### [BRIEF]
Could you report every line of the listing below that holds the word "across"?

### [THE DATA]
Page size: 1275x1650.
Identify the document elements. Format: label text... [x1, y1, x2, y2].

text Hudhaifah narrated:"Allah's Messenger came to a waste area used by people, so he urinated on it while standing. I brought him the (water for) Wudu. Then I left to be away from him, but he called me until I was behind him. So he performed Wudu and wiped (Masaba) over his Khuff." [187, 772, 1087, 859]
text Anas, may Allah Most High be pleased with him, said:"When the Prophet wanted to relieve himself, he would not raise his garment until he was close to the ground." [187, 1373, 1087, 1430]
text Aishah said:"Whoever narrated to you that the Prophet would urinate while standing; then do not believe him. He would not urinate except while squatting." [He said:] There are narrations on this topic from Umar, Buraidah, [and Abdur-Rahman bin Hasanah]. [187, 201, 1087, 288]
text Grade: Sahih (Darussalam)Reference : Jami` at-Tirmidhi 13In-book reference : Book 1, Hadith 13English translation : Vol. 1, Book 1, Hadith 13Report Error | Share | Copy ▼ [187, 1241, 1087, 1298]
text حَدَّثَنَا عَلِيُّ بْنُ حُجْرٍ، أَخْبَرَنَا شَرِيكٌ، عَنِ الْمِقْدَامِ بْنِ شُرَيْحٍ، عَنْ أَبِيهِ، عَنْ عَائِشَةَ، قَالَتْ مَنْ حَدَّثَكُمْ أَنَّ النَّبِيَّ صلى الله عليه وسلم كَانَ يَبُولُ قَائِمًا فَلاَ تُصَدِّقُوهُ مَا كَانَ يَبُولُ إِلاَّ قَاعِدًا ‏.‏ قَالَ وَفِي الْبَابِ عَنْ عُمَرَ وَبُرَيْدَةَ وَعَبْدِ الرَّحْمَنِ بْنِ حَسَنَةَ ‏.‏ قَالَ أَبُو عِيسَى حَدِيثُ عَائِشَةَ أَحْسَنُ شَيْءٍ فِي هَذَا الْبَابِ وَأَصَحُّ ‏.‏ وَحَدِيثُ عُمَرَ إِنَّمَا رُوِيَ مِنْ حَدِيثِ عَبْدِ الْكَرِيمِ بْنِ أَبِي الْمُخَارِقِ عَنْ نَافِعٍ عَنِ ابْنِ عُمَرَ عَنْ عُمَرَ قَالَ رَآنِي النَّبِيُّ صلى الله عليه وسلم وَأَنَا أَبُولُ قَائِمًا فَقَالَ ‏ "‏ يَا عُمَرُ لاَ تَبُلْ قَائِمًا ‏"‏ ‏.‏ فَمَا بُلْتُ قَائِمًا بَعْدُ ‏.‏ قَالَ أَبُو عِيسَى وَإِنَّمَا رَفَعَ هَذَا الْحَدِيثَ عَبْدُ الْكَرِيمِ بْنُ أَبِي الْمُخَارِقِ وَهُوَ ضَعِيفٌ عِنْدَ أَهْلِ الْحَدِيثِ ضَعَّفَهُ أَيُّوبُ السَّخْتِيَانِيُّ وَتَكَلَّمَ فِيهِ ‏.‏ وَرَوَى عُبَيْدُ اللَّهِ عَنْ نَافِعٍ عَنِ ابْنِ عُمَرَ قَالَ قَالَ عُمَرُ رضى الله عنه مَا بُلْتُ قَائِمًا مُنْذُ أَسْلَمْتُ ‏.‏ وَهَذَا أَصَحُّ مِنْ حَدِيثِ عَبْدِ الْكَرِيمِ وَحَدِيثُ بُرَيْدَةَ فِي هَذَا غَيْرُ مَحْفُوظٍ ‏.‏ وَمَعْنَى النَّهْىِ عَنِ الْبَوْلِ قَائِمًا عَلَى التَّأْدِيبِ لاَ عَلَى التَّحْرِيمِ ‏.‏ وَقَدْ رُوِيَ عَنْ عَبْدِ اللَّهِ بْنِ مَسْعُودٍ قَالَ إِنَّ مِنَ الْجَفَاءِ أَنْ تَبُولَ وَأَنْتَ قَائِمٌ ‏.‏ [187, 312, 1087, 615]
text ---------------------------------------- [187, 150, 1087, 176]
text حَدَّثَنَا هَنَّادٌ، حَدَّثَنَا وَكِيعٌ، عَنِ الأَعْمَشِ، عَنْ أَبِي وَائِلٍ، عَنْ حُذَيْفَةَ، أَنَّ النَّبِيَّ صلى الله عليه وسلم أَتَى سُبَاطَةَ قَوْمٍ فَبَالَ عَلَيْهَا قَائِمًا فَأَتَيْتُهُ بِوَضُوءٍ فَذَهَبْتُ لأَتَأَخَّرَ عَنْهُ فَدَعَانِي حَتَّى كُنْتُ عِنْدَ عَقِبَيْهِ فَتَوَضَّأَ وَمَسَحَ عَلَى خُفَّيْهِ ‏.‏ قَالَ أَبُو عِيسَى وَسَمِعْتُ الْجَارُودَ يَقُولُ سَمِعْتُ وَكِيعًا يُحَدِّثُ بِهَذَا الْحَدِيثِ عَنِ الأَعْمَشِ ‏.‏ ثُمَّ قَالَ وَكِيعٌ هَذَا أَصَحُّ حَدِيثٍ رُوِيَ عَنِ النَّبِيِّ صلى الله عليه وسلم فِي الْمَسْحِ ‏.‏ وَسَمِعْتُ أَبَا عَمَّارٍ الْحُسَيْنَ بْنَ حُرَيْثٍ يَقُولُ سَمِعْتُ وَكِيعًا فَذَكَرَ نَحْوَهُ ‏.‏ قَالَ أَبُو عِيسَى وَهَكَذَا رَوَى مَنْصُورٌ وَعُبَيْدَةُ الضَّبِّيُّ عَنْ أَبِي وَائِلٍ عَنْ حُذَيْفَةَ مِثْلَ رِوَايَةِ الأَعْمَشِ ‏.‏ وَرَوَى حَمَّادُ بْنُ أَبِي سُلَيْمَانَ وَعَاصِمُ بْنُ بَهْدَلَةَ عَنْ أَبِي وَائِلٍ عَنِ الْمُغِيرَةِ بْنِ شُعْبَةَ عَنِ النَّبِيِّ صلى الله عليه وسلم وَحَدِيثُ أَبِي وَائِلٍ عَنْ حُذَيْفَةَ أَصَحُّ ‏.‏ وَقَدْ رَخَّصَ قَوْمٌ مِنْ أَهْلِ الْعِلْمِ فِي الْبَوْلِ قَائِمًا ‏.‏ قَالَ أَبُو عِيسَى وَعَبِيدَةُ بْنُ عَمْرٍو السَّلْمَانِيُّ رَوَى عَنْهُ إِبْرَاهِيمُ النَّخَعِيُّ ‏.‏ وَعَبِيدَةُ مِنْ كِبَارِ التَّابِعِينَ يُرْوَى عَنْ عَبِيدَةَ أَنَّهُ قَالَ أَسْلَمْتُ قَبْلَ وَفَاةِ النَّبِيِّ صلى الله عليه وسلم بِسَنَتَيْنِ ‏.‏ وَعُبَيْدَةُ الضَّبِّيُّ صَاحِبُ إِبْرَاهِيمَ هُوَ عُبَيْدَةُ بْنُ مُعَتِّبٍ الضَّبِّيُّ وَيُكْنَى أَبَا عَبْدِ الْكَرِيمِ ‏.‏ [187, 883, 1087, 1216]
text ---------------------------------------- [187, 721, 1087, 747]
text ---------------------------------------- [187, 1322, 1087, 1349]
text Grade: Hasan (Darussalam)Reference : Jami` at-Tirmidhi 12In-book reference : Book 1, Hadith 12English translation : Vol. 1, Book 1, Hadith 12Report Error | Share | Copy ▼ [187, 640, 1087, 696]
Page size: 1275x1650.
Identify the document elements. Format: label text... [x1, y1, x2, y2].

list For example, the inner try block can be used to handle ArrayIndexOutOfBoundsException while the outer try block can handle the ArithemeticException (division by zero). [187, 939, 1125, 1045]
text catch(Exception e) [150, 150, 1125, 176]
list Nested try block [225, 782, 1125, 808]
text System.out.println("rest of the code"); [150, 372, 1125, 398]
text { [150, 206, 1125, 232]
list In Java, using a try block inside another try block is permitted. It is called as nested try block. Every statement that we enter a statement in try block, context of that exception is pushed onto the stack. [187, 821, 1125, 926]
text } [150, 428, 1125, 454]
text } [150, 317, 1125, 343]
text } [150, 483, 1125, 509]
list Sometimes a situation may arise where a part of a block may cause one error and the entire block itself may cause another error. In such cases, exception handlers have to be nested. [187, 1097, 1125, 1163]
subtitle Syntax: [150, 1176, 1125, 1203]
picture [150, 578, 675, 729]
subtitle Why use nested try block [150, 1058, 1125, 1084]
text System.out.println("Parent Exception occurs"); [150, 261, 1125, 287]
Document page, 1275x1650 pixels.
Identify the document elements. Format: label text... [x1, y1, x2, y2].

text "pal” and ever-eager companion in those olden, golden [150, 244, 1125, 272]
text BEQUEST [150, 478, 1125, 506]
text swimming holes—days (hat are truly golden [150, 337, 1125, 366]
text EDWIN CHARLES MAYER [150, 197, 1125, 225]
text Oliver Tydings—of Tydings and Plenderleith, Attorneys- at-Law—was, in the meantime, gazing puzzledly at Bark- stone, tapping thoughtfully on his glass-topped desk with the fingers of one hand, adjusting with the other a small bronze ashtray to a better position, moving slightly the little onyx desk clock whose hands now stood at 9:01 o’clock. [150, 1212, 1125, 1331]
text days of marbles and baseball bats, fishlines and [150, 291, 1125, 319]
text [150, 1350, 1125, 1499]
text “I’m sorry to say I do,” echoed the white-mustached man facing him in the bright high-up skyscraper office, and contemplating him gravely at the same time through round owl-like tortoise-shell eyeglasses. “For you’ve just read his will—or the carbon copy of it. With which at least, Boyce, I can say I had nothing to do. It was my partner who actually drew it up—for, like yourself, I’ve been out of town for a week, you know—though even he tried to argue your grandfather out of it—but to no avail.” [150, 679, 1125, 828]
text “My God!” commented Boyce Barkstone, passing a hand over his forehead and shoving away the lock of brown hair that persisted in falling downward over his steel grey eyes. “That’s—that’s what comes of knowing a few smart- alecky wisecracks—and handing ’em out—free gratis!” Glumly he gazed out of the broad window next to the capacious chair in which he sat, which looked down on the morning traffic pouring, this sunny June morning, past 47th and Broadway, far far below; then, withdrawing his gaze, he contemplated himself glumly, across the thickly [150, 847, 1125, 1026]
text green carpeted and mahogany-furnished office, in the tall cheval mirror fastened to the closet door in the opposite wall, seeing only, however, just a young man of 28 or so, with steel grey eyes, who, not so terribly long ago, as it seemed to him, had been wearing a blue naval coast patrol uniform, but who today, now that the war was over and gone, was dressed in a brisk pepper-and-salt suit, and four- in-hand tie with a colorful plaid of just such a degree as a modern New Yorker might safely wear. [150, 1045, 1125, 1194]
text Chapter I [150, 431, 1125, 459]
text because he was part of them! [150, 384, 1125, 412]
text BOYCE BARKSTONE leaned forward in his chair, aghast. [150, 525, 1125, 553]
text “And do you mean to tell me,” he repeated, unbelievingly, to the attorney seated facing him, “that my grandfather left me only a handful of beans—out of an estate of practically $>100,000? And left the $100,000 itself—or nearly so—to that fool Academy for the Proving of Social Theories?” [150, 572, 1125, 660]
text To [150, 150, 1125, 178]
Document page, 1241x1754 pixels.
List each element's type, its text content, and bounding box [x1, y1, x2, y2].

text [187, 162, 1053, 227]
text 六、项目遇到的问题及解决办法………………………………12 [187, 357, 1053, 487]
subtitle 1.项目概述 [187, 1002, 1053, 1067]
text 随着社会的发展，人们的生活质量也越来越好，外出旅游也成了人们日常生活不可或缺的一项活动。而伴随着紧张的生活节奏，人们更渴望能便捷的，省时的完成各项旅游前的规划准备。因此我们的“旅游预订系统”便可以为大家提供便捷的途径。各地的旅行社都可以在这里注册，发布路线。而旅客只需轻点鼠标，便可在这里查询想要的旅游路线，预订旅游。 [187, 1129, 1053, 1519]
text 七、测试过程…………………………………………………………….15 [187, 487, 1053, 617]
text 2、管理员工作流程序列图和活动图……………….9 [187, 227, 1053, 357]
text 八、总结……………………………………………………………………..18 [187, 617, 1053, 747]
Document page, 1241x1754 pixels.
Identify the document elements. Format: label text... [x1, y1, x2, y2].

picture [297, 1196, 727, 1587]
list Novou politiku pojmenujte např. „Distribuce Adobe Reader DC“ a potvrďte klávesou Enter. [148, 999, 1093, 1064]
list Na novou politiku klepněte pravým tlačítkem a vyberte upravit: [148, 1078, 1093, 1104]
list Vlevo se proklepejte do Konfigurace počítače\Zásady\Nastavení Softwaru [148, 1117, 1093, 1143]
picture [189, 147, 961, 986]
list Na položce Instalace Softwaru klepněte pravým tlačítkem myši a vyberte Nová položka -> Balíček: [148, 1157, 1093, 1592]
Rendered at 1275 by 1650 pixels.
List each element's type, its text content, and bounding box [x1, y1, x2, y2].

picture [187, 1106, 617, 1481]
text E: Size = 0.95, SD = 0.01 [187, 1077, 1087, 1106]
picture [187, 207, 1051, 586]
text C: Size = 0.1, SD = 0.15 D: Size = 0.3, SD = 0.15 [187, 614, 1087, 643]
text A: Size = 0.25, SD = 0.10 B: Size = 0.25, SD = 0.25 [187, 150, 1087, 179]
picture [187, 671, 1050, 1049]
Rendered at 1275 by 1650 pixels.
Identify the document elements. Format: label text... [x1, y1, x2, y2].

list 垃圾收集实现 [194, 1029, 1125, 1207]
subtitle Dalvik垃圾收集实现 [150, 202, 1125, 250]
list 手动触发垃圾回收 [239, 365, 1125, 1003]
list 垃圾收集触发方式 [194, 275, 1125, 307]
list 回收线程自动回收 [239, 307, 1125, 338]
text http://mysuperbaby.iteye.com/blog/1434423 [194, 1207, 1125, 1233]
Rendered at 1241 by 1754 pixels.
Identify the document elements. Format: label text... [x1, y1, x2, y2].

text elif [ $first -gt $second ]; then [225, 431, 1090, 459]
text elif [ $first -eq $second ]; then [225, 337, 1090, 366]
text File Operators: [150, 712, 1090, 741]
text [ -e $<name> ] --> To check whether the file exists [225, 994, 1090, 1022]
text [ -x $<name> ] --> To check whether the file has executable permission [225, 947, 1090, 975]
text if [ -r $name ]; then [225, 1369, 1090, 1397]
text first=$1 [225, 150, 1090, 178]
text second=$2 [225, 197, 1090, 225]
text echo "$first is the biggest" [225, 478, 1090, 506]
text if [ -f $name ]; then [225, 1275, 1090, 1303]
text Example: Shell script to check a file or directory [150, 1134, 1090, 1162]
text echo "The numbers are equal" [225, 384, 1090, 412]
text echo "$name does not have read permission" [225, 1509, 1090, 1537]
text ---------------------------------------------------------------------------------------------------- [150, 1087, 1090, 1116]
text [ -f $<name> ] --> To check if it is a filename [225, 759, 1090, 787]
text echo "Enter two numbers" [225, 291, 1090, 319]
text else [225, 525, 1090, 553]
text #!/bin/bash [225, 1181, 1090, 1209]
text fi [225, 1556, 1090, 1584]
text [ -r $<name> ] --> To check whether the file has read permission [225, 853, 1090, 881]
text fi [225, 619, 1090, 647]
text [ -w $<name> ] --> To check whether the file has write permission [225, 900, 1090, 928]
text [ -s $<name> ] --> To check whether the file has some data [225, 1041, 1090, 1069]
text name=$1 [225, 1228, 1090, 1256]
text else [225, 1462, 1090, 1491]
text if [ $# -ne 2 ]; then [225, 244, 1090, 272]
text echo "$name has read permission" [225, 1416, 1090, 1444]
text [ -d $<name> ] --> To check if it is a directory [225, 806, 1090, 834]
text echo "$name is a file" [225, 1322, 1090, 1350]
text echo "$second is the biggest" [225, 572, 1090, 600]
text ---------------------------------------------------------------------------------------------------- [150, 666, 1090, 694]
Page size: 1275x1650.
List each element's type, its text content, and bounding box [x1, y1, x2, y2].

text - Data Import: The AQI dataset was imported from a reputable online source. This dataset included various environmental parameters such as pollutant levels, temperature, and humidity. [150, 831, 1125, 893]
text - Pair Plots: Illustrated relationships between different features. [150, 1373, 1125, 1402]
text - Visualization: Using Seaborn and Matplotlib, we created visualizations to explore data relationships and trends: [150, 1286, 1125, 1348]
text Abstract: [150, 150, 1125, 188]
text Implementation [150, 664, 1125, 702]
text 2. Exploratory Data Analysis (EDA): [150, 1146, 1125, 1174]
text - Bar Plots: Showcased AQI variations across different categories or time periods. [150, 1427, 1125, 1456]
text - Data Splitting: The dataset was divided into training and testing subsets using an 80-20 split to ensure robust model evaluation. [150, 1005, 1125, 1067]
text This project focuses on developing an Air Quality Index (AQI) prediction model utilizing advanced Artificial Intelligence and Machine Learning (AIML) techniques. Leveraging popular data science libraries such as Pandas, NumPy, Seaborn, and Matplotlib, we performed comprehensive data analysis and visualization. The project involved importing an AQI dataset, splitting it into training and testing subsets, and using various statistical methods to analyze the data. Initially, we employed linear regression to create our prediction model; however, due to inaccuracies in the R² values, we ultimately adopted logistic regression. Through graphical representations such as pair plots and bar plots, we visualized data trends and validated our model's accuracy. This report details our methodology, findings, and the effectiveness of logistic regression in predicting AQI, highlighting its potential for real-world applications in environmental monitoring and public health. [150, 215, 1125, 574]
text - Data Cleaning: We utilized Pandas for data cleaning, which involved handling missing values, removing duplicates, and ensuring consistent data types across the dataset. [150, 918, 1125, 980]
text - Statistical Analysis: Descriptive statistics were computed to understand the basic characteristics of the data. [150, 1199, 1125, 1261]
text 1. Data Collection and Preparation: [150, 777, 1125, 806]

### [ANSWER SPACE]
text “My God!” commented Boyce Barkstone, passing a hand over his forehead and shoving away the lock of brown hair that persisted in falling downward over his steel grey eyes. “That’s—that’s what comes of knowing a few smart- alecky wisecracks—and handing ’em out—free gratis!” Glumly he gazed out of the broad window next to the capacious chair in which he sat, which looked down on the morning traffic pouring, this sunny June morning, past 47th and Broadway, far far below; then, withdrawing his gaze, he contemplated himself glumly, across the thickly [150, 847, 1125, 1026]
text - Bar Plots: Showcased AQI variations across different categories or time periods. [150, 1427, 1125, 1456]
text - Data Cleaning: We utilized Pandas for data cleaning, which involved handling missing values, removing duplicates, and ensuring consistent data types across the dataset. [150, 918, 1125, 980]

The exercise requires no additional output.